Helping meet future challenges

AIRAH chief executive Tony Gleeson says foresight activities could help the industry navigate change by providing early warning of barriers and opportunities, and provided evidence for government policymakers.

“By tasking a group of experts and practitioners to develop a credible picture of future buildings and HVAC, AIRAH has been able to start the conversation on the strategies that can be used, and the changes to industry, technology and practice that will be required to make this happen,” he says.

In summary, the report states that for net zero buildings to become a reality:

  • Buildings must become more energy efficient and more energy productive. This includes higher standards for fabric thermal performance and building sealing, as well as performance benchmarks for ongoing operation and maintenance.
  • HVAC systems must be designed, installed, operated and maintained for high efficiency and low emissions. Measurement, monitoring and ongoing maintenance is the key to improving energy efficiency and productivity of existing HVAC systems.
  • The energy used to run high-efficiency HVAC&R in highly efficient buildings must come from a clean low-carbon source.
  • The relationship between buildings and building occupants must change to become more flexible and interactive – in both directions – than it is at present.
  • Governments and HVAC industry stakeholders must commit to the net-zero buildings goal by implementing a range of supporting data, information, training and education measures to enable informed consumer choice, innovation, commercialisation and deployment of new technologies and business models.

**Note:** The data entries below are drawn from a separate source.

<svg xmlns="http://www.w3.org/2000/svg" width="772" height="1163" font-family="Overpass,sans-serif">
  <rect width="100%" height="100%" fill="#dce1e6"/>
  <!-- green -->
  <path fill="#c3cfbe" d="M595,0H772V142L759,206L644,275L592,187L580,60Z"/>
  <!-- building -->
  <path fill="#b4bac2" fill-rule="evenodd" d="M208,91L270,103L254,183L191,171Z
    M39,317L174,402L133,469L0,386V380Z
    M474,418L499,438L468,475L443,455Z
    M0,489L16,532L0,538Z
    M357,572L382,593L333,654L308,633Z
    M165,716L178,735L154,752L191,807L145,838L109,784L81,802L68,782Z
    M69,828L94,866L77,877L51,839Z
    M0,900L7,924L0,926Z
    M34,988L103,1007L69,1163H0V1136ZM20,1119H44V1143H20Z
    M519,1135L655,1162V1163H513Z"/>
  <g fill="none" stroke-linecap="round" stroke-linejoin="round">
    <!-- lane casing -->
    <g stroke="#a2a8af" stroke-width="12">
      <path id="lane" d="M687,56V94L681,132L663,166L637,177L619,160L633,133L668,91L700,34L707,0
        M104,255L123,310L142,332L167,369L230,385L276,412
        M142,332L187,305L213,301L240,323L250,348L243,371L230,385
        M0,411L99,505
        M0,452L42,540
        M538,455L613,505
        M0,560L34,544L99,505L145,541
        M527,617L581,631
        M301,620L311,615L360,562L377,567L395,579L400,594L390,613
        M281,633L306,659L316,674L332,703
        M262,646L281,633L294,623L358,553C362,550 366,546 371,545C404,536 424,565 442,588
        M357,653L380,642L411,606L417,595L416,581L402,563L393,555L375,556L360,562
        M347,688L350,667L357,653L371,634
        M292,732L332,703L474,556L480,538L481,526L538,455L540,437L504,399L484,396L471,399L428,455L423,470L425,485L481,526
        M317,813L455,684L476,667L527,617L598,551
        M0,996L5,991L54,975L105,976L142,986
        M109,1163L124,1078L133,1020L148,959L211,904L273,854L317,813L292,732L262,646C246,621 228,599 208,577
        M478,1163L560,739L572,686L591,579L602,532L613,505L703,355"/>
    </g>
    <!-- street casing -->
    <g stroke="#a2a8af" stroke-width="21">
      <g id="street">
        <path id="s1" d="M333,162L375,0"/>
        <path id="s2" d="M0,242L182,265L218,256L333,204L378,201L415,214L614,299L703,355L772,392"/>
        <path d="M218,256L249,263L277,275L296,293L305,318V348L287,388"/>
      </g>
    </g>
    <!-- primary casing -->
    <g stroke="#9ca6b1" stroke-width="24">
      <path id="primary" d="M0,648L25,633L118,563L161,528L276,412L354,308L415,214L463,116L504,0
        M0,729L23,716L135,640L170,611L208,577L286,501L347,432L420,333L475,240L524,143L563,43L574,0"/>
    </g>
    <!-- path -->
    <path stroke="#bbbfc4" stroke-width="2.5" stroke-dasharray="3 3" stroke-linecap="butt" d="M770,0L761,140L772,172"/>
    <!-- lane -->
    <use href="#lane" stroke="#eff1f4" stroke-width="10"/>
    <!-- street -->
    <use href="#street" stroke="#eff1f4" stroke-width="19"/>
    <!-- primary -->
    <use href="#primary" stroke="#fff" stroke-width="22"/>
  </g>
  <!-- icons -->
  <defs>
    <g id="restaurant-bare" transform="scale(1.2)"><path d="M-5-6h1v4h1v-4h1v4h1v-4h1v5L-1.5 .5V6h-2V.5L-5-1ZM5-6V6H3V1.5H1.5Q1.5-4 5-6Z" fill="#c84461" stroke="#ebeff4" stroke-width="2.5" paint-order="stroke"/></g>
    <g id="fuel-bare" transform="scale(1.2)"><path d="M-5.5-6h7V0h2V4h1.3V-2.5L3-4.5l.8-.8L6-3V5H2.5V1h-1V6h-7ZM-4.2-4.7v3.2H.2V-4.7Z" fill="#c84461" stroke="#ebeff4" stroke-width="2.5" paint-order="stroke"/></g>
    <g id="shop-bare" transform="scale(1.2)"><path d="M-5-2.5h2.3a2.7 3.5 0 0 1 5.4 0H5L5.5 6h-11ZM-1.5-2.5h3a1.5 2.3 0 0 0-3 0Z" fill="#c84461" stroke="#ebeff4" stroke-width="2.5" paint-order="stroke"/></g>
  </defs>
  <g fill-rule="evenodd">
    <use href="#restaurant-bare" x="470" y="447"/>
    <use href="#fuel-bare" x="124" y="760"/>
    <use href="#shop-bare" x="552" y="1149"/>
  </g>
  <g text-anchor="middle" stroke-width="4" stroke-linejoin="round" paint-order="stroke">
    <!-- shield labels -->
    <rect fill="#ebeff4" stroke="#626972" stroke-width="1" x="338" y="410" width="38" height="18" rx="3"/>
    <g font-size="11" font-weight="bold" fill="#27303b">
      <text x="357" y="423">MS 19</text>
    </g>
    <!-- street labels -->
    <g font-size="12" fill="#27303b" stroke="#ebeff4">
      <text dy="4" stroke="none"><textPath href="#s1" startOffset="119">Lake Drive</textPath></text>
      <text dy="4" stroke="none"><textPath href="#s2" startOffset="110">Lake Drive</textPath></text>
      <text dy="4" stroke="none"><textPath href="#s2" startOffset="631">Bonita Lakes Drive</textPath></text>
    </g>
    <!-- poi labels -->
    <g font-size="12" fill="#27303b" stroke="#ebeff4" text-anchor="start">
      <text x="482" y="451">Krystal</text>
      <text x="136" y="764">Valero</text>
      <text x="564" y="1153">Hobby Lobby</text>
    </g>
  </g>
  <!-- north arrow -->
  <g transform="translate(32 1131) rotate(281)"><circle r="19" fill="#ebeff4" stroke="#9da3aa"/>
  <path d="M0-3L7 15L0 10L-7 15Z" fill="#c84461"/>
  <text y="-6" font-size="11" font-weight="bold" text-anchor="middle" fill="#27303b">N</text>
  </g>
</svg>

The paper calls for training and education, including the development of a net-zero building retrofit tool and behaviour change programs; increased research into low-emission HVAC and better support for innovative technology and approaches; and increased investment in Australian research for Australian innovations in HVAC to counteract industry ‘conservatism’.

‘Government and industry should support innovation and commercialisation of low-emission HVAC technologies by supporting demonstration projects.’

AIRAH’s Phil Wilkinson says the peak body would continue to lead change through the implementation of the, “PRIME whole-of-HVAC&R industry strategy for the transition to low emissions.”

“AIRAH is working with the CSIRO and PRIME to establish an Innovation Hub for Affordable Heating and Cooling, or iHub. And of course, the Institute will continue to advocate for energy policy changes to incentivise the design and delivery of net-zero buildings and low-emission HVAC.”